Abstract

Abstract Exposing mice to a psychological stressor during challenge with the enteric pathogen Citrobacter rodentium (Cr) exacerbates Cr-induced infectious colitis. Enhanced recruitment of inflammatory monocytes to the colon, via a CCL2-dependent mechanism, is essential for the exacerbation of infectious colitis by stressor exposure, however the cell type responsible for the increase of colonic CCL2 is unknown. Previous evidence demonstrates that Cr-induced CCL2 is through an NF-κB mediated mechanism, thus this study was designed to test the hypothesis that NF-κB-derived gene expression from intestinal epithelial cells is necessary for the exacerbation of colitis via the recruitment of inflammatory monocytes, as well as the corollary hypothesis that inflammatory monocytes contribute to infectious colitis also via NF-κB activation. To test these hypotheses, two different strains of mice were challenged with Cr in which classical NF-κB activation is defective via the deletion of IKKβ in either intestinal epithelial cells (IKKβΔIEC) or myeloid-derived cells (IKKβΔMY).

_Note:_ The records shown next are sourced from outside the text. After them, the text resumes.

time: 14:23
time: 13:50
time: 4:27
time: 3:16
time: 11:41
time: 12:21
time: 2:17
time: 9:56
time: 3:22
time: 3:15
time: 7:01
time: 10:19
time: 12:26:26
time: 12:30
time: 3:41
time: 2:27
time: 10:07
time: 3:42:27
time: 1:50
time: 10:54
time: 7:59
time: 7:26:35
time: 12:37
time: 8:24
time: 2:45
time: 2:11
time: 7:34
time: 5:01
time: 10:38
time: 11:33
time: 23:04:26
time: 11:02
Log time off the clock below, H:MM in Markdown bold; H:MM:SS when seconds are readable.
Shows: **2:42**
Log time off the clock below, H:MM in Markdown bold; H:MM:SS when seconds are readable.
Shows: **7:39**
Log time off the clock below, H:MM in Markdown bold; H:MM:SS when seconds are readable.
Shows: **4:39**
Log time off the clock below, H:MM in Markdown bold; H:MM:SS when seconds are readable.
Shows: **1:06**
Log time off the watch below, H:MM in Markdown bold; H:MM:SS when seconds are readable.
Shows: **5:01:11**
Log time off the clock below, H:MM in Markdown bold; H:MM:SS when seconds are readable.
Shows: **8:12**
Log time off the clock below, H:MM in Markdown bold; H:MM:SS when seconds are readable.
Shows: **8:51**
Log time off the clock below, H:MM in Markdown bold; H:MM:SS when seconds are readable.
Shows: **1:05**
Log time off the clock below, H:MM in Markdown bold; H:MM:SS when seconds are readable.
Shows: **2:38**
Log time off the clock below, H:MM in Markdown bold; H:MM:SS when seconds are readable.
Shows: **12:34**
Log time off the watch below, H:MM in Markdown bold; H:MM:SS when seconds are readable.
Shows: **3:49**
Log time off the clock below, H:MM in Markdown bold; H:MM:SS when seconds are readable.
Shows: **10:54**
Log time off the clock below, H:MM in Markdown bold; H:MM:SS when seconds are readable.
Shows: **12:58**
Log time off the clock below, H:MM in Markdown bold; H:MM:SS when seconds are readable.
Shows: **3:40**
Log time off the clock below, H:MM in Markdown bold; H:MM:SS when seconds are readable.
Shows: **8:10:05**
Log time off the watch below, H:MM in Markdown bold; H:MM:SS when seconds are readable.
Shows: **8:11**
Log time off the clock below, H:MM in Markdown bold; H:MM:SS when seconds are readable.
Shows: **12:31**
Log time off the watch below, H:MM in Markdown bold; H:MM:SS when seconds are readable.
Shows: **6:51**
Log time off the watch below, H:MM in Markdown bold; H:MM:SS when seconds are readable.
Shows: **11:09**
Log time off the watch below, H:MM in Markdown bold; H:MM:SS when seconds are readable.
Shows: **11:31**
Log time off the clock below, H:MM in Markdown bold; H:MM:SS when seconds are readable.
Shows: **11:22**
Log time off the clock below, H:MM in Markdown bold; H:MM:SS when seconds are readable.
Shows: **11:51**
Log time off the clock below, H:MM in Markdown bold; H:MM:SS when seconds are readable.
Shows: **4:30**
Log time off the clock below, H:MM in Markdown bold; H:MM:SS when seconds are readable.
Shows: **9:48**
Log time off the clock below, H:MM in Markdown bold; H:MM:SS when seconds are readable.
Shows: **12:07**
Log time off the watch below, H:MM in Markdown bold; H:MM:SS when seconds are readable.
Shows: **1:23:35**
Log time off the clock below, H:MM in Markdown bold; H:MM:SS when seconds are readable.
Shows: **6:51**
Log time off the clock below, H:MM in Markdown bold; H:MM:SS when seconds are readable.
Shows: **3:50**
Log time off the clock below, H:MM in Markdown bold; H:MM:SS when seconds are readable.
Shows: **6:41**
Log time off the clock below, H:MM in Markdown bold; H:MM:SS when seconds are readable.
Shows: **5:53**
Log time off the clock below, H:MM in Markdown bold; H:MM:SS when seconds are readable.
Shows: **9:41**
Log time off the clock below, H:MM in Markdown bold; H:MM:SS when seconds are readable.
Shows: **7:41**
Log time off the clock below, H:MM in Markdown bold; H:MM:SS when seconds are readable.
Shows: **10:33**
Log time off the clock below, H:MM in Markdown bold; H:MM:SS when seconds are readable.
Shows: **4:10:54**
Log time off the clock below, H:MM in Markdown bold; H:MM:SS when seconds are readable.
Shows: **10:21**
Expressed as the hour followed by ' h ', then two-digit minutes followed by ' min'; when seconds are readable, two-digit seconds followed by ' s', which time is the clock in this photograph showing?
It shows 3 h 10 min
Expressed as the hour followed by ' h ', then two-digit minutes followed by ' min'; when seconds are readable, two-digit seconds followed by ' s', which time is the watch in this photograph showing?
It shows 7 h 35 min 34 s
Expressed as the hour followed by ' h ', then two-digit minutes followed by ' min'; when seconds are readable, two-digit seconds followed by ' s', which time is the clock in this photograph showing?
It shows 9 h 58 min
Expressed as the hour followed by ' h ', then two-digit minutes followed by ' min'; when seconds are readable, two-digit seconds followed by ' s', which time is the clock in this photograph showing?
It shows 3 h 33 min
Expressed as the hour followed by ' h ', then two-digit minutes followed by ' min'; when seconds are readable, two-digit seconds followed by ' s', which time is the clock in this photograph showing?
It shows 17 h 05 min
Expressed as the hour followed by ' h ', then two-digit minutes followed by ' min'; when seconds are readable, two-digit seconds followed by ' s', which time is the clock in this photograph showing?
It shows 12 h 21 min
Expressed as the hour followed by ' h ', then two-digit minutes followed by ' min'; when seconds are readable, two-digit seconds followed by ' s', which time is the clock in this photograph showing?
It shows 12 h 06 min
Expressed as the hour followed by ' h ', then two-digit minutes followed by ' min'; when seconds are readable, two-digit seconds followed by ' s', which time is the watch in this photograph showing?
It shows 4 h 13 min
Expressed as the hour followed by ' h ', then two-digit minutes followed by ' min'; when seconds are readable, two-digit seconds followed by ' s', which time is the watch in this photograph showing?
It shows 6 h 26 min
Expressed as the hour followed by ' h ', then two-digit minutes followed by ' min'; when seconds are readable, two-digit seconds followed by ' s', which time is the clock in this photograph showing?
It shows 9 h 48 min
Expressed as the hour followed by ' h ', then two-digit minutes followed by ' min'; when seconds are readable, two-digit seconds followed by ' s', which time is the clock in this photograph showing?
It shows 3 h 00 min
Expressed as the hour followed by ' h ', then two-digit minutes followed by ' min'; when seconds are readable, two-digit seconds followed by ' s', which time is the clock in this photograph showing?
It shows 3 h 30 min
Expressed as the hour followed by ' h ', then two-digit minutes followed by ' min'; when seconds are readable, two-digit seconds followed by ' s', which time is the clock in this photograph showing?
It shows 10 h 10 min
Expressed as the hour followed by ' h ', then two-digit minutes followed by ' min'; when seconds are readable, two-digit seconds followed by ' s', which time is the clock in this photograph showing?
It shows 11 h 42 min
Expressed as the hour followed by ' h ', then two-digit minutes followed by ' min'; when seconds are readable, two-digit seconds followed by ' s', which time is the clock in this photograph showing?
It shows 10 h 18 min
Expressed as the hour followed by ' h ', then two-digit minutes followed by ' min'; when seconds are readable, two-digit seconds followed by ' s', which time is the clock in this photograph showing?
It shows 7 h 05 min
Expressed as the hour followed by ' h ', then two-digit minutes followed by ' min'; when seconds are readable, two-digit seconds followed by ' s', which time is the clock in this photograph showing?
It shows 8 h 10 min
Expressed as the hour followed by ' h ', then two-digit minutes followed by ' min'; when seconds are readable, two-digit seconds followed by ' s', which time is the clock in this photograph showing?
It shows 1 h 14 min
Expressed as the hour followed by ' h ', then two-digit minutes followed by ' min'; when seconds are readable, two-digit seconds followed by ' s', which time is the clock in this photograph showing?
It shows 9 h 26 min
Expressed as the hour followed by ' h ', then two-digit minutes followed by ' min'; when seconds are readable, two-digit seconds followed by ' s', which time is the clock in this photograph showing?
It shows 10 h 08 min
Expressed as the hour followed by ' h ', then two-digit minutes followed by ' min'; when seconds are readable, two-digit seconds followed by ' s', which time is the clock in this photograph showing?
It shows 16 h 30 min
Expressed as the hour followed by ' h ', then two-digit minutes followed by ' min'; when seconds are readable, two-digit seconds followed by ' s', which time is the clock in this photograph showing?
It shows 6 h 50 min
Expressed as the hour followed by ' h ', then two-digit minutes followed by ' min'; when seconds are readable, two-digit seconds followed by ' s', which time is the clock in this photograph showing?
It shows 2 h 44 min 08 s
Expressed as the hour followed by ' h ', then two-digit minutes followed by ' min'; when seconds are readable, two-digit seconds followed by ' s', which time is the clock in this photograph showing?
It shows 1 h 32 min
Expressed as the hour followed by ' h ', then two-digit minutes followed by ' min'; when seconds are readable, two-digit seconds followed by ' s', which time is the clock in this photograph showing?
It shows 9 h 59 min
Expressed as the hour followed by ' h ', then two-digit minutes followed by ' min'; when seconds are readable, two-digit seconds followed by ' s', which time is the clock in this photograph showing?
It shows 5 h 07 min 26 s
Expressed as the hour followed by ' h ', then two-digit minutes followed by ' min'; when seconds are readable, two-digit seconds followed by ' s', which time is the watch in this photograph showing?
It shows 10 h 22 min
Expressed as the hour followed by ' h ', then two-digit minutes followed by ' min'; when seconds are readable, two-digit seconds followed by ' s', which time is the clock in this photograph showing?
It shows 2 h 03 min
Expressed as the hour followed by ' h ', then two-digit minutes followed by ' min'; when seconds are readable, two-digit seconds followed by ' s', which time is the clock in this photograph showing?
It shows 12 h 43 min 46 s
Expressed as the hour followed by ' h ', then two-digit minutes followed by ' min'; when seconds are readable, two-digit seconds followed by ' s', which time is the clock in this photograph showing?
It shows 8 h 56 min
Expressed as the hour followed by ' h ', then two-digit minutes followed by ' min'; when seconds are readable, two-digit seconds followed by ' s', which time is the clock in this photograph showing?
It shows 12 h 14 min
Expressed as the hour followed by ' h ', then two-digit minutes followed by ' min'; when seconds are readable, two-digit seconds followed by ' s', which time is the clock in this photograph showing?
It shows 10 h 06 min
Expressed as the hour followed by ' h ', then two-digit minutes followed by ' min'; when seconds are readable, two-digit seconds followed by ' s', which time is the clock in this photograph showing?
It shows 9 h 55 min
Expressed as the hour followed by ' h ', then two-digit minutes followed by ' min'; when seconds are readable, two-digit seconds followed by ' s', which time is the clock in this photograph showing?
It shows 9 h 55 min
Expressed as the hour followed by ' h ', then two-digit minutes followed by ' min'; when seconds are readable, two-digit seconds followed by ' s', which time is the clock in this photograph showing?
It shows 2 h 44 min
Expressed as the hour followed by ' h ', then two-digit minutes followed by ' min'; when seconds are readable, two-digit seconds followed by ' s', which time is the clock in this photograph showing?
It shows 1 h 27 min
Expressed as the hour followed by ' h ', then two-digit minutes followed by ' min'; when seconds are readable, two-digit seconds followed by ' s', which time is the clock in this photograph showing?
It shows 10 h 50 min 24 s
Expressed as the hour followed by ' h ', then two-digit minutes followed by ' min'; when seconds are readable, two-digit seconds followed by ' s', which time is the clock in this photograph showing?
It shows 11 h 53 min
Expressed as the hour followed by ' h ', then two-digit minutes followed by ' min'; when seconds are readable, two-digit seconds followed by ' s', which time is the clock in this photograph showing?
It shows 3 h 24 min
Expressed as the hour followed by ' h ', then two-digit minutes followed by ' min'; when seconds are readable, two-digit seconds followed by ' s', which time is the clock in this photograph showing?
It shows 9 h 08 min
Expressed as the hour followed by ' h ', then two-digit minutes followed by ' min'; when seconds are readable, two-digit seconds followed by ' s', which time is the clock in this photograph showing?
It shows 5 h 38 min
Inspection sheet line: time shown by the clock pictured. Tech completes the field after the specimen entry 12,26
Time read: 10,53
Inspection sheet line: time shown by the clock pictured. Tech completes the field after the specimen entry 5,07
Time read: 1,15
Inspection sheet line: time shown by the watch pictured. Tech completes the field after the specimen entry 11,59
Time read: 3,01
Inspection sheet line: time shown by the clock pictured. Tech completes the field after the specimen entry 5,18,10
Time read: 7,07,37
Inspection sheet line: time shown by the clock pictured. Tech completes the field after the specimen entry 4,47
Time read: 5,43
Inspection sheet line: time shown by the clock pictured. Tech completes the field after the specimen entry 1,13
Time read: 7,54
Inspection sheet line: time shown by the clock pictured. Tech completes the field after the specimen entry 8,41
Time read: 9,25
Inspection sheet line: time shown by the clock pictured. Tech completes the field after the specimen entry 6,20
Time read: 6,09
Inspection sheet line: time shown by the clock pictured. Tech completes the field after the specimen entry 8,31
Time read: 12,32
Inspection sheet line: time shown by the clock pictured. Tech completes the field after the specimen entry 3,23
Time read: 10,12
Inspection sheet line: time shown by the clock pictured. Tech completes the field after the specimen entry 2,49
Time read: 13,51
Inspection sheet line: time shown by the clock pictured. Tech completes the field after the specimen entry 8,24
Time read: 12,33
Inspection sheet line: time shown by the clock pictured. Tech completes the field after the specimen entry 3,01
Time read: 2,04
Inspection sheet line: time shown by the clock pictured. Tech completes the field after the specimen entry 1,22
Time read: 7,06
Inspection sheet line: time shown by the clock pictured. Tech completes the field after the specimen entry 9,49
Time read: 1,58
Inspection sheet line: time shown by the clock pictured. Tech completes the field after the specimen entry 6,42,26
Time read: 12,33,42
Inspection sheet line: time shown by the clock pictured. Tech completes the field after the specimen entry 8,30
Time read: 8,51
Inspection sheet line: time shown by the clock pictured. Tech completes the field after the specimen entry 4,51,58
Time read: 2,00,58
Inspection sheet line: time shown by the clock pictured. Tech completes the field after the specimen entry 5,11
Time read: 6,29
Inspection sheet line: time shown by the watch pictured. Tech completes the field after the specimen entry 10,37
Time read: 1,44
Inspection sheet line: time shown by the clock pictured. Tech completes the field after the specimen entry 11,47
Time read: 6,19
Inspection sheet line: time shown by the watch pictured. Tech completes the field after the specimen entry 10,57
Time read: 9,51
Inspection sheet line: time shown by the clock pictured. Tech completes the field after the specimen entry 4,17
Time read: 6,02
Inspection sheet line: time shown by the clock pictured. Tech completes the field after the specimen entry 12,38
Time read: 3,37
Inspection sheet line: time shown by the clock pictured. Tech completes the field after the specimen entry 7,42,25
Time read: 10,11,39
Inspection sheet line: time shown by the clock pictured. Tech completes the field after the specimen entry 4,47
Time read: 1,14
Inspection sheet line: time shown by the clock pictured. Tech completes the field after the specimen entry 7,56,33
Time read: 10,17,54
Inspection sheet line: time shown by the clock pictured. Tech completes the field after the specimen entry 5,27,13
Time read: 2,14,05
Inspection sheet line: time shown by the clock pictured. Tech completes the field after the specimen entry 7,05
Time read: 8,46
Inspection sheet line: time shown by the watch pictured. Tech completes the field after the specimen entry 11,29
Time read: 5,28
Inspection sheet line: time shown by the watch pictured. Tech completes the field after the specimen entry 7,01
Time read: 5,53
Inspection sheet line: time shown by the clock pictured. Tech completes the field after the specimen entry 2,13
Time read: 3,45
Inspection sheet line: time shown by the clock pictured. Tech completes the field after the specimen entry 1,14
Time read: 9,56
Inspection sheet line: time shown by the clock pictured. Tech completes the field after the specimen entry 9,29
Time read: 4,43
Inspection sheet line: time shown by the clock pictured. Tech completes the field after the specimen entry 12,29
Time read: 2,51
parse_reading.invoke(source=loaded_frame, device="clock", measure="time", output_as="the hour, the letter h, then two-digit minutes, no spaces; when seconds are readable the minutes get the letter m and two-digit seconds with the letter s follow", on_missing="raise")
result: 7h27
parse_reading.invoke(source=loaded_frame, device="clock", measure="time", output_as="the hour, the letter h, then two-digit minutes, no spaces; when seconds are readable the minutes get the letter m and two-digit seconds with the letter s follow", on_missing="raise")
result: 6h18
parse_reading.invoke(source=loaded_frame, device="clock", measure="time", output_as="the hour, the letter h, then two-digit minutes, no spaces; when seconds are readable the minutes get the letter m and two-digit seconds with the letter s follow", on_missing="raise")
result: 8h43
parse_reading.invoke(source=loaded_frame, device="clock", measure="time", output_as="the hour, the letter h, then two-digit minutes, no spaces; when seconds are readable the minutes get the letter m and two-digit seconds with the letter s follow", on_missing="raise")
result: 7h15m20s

There was a reduction in Cr-induced colon mass, colonic histopathology, and colonic inflammatory mediator gene expression in IKKβΔIEC mice as compared to wild type controls. In addition, Cr-induced colon mass, histopathology, and colonic gene expression is further reduced in IKKβΔMY mice. Together, these data illustrate the deleterious effects of pathogen induced NF-κB activation has during enteric pathogen challenge.